-- Work task a --
In the mailing-list post on fixing dchar ranges below, what would the expression "cassé"[4] become under the proposed string type?

Proposal for fixing dchar ranges

Mon Mar 10 15:15:45 PDT 2014

On Mon, 10 Mar 2014 17:46:23 -0400, John Colvin  
<john.loughran.colvin at gmail.com> wrote:

> On Monday, 10 March 2014 at 13:35:33 UTC, Steven Schveighoffer wrote:
>> I proposed this inside the long "major performance problem with  
>> std.array.front," I've also proposed it before, a long time ago.
>>
>> But seems to be getting no attention buried in that thread, not even  
>> negative attention :)
>>
>> An idea to fix the whole problems I see with char[] being treated  
>> specially by phobos: introduce an actual string type, with char[] as  
>> backing, that is a dchar range, that actually dictates the rules we  
>> want. Then, make the compiler use this type for literals.
>>
>> e.g.:
>>
>> struct string {
>>    immutable(char)[] representation;
>>    this(char[] data) { representation = data;}
>>    ... // dchar range primitives
>> }
>>
>> Then, a char[] array is simply an array of char[].
>>
>> points:
>>
>> 1. No more issues with foreach(c; "cassé"), it iterates via dchar
>> 2. No more issues with "cassé"[4], it is a static compiler error.
>> 3. No more awkward ASCII manipulation using ubyte[].
>> 4. No more phobos schizophrenia saying char[] is not an array.
>> 5. No more special casing char[] array templates to fool the compiler.
>> 6. Any other special rules we come up with can be dictated by the  
>> library, and not ignored by the compiler.
>>
>> Note, std.algorithm.copy(string1, mutablestring) will still  
>> decode/encode, but it's more explicit. It's EXPLICITLY a dchar range.  
>> Use std.algorithm.copy(string1.representation,  
>> mutablestring.representation) will avoid the issues.
>>
>> I imagine only code that is currently UTF ignorant will break, and that  
>> code is easily 'fixed' by adding the 'representation' qualifier.
>>
>> -Steve
>
> just to check I understand this fully:
>
> in this new scheme, what would this do?

-- Records to use --
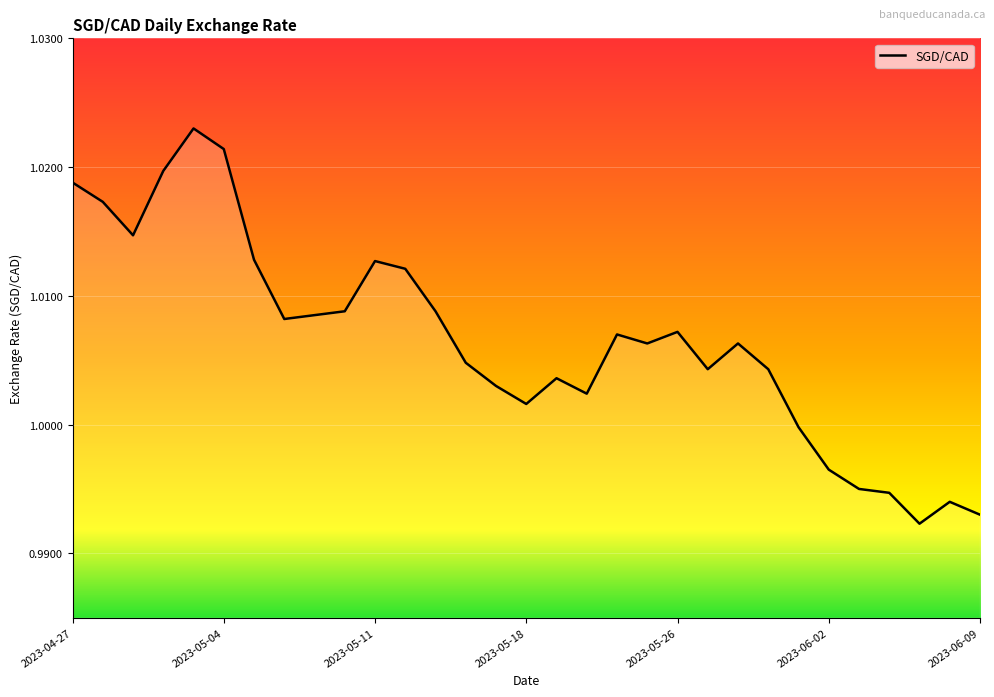

The chart shows a value of 0.7 at 2023-06-02. True or false?

False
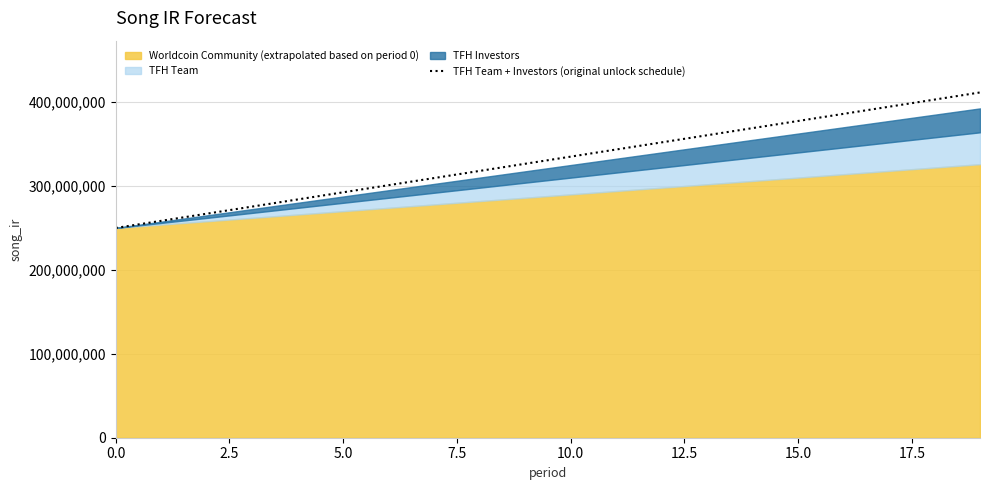

True or false: the data shows 326500000 at 9.

True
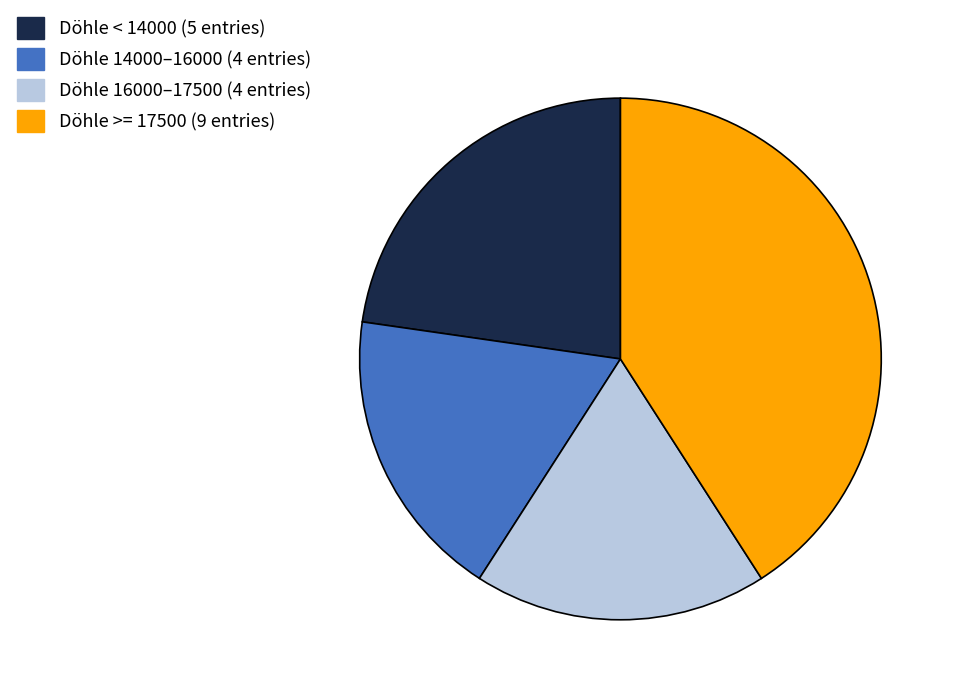

Is there any slice that represents more than half of the pie?

No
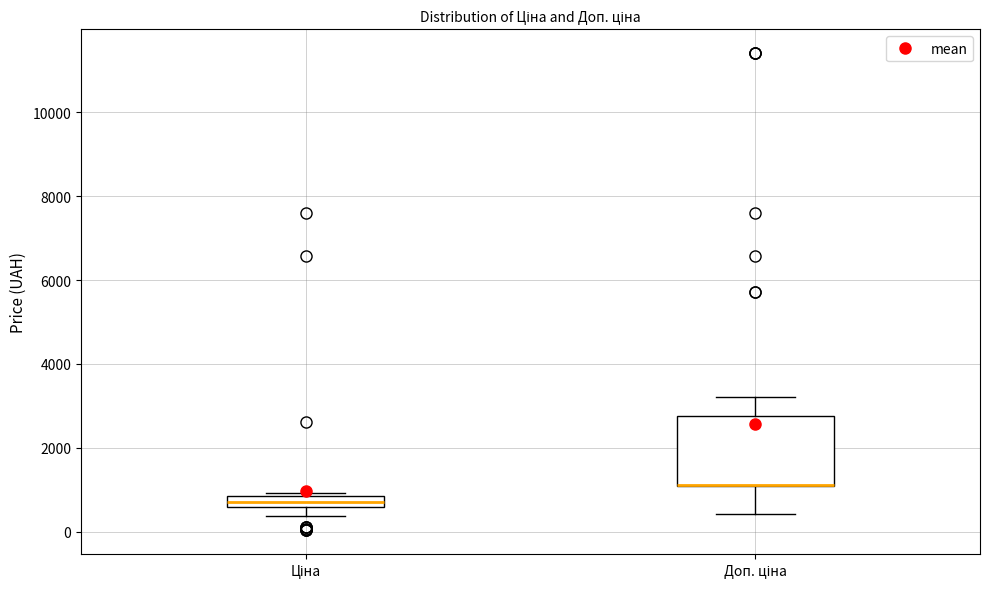

Comparing the boxes themselves (not the whiskers), which one is the tallest?

Доп. ціна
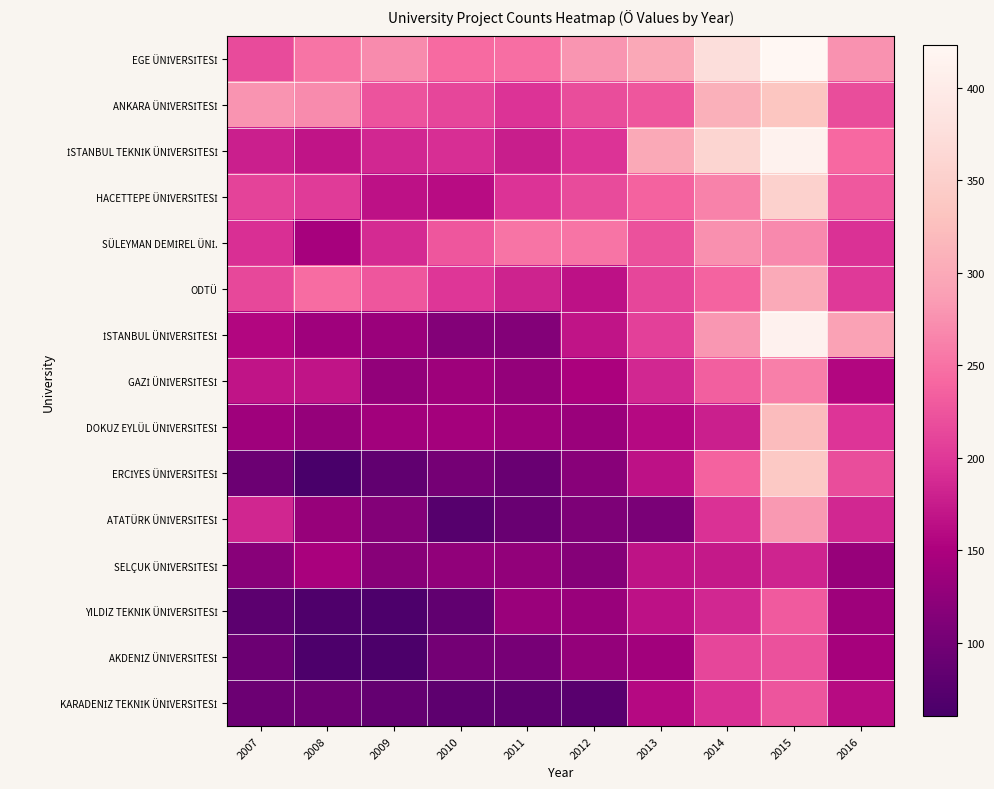

How many categories are shown in the chart?

10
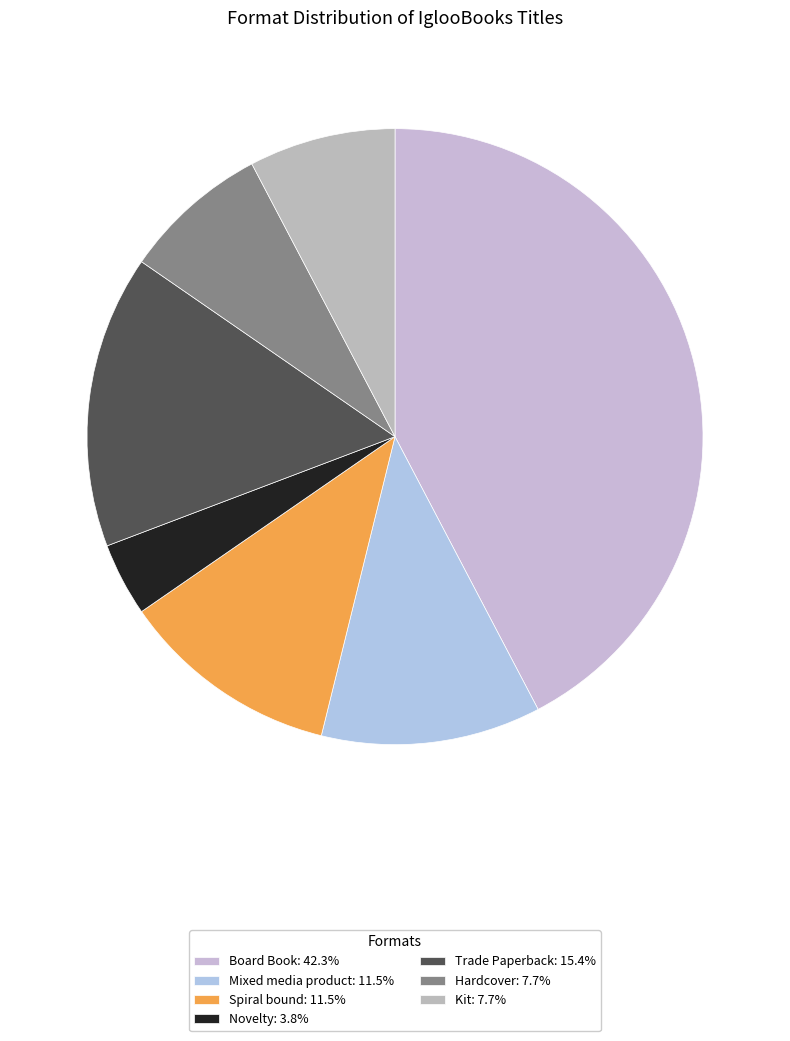

What is the change in value from Novelty to Hardcover?

+1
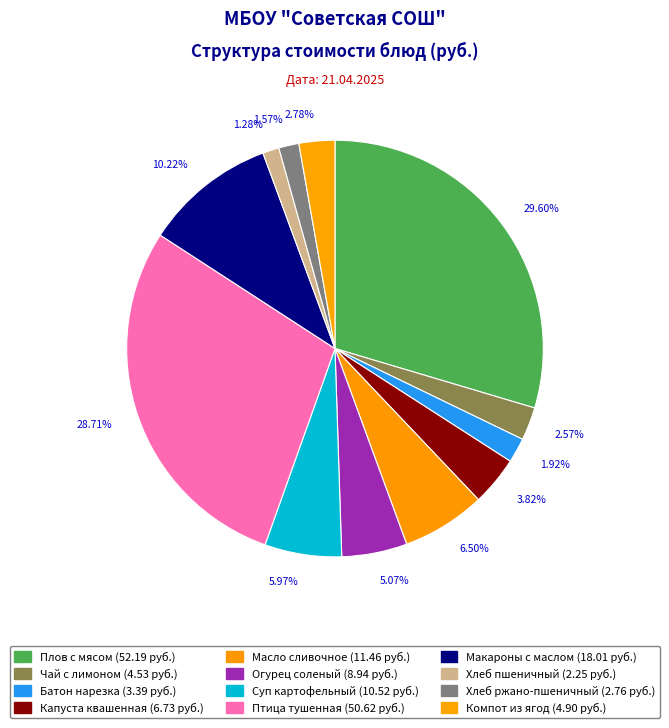

The Компот из ягод slice represents 12% of the pie. True or false?

False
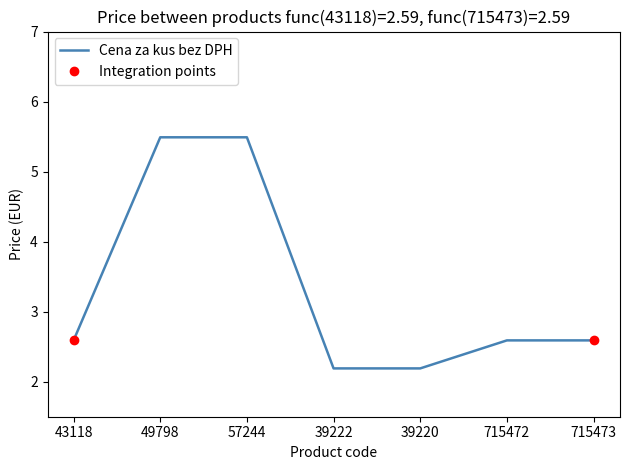

How many distinct data groups are displayed?

1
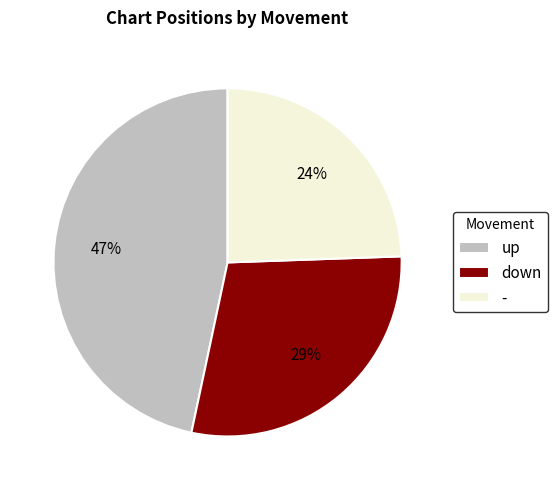

What percentage is the - slice, to the nearest percent?

24%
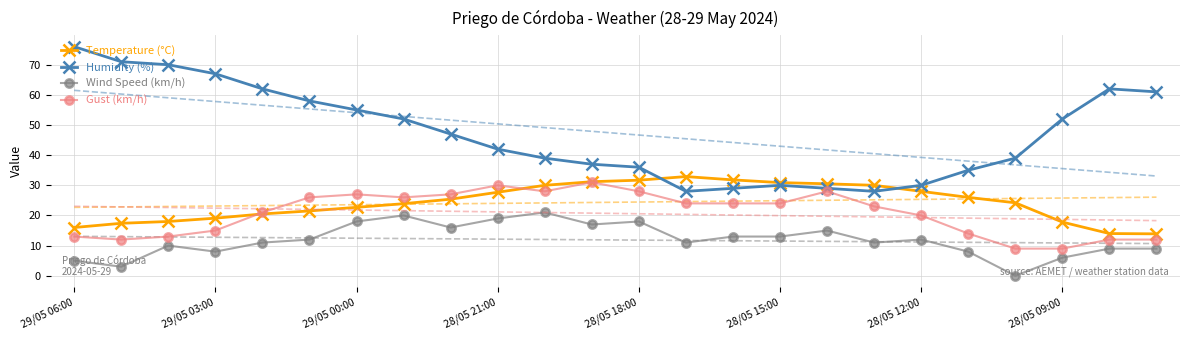

How many interior local valleys does the Wind Speed (km/h) series have?

7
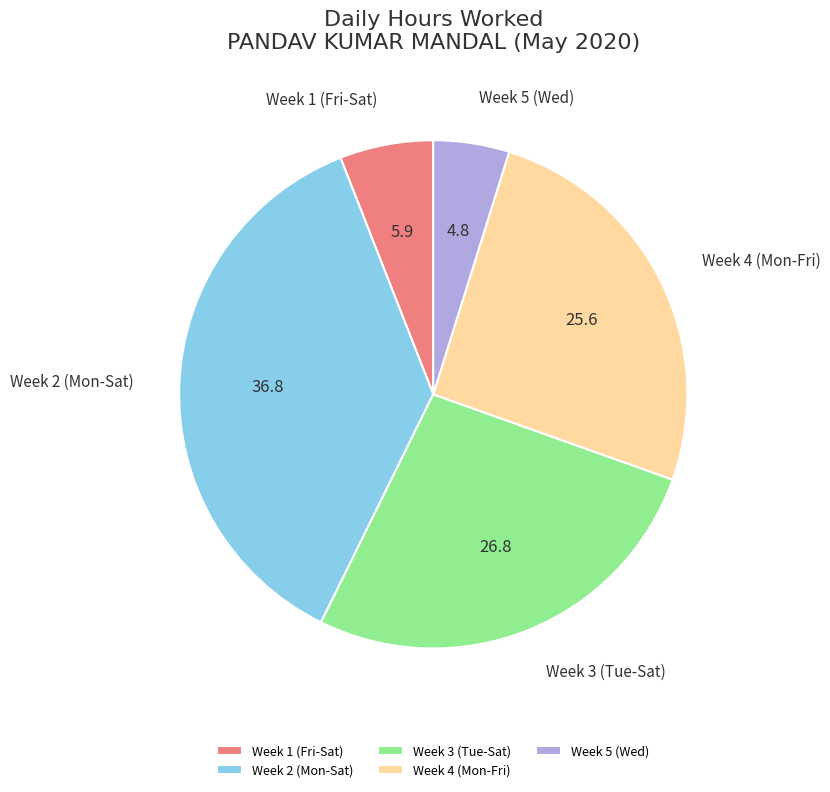

True or false: Week 4 (Mon-Fri) accounts for 26% of the total.

True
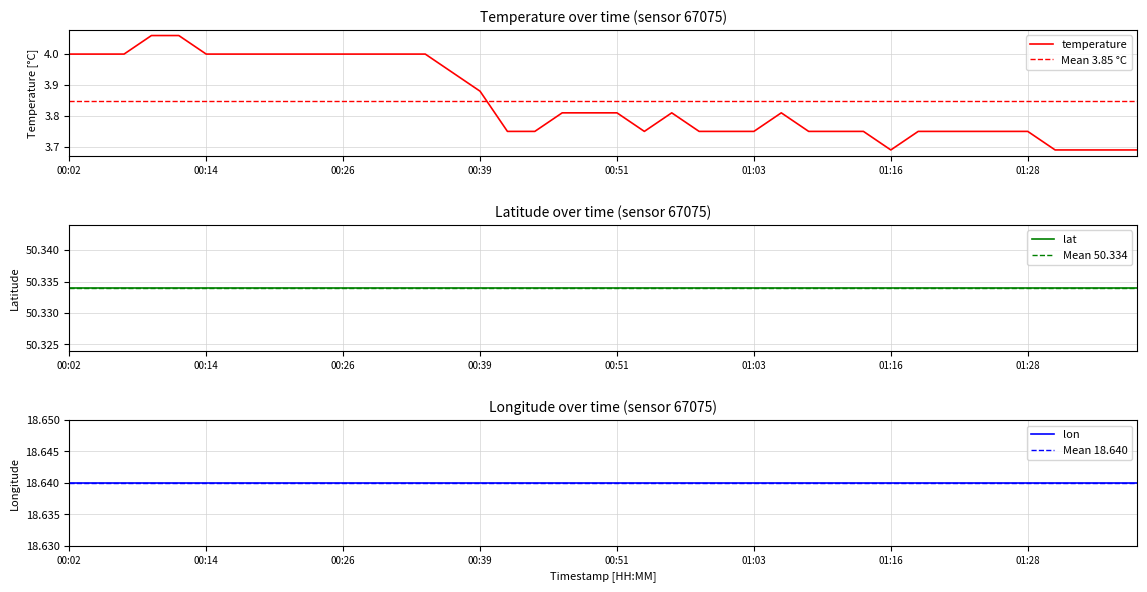

True or false: there are more than 1 points higher than both neighbors.

True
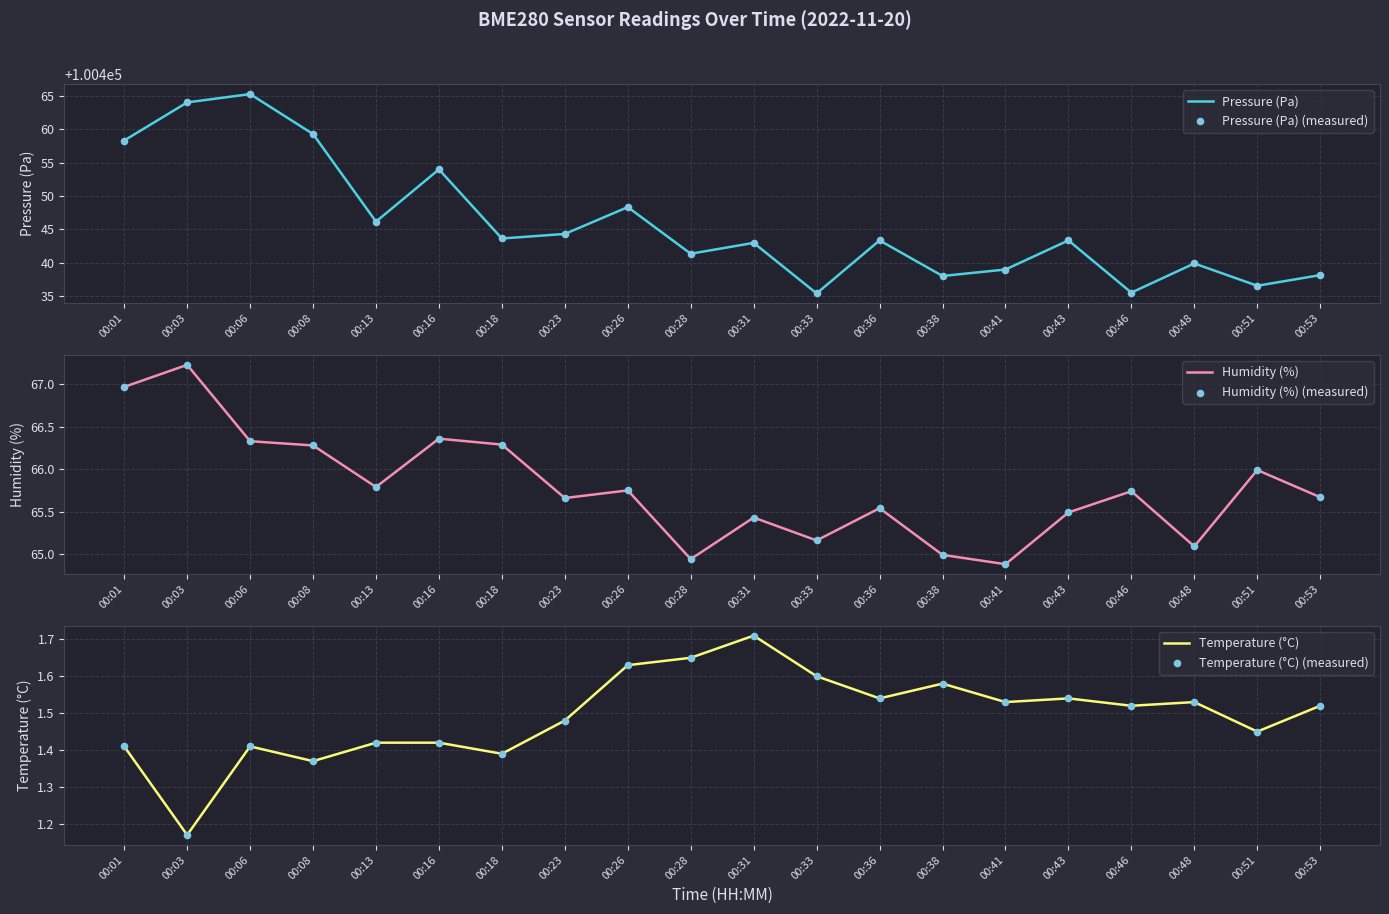

Which series reaches the maximum Y coordinate?

Pressure (Pa)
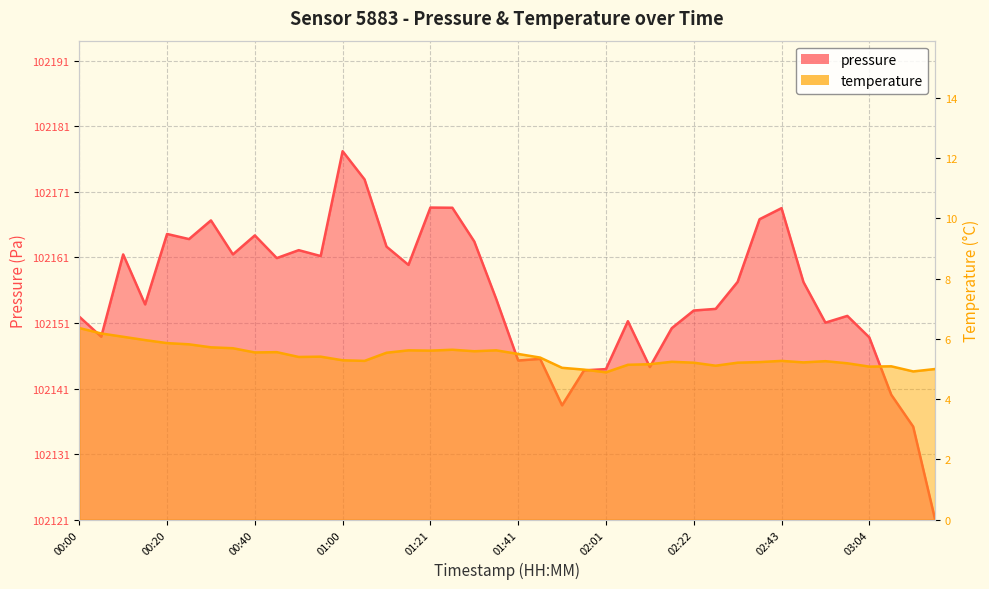

True or false: pressure has a value of 17.4 at 01:51.

True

-- Work task b --
Set down all fourteen records that follow the dchar-range post above, line for line, leaving the pictures out.

-- Answer area a --
A static compiler error.

-- Answer area b --
The chart shows a value of 0.7 at 2023-06-02. True or false?

False

True or false: the data shows 326500000 at 9.

True

Is there any slice that represents more than half of the pie?

No

Comparing the boxes themselves (not the whiskers), which one is the tallest?

Доп. ціна

How many categories are shown in the chart?

10

What is the change in value from Novelty to Hardcover?

+1

The Компот из ягод slice represents 12% of the pie. True or false?

False

How many distinct data groups are displayed?

1

What percentage is the - slice, to the nearest percent?

24%

How many interior local valleys does the Wind Speed (km/h) series have?

7

True or false: Week 4 (Mon-Fri) accounts for 26% of the total.

True

True or false: there are more than 1 points higher than both neighbors.

True

Which series reaches the maximum Y coordinate?

Pressure (Pa)

True or false: pressure has a value of 17.4 at 01:51.

True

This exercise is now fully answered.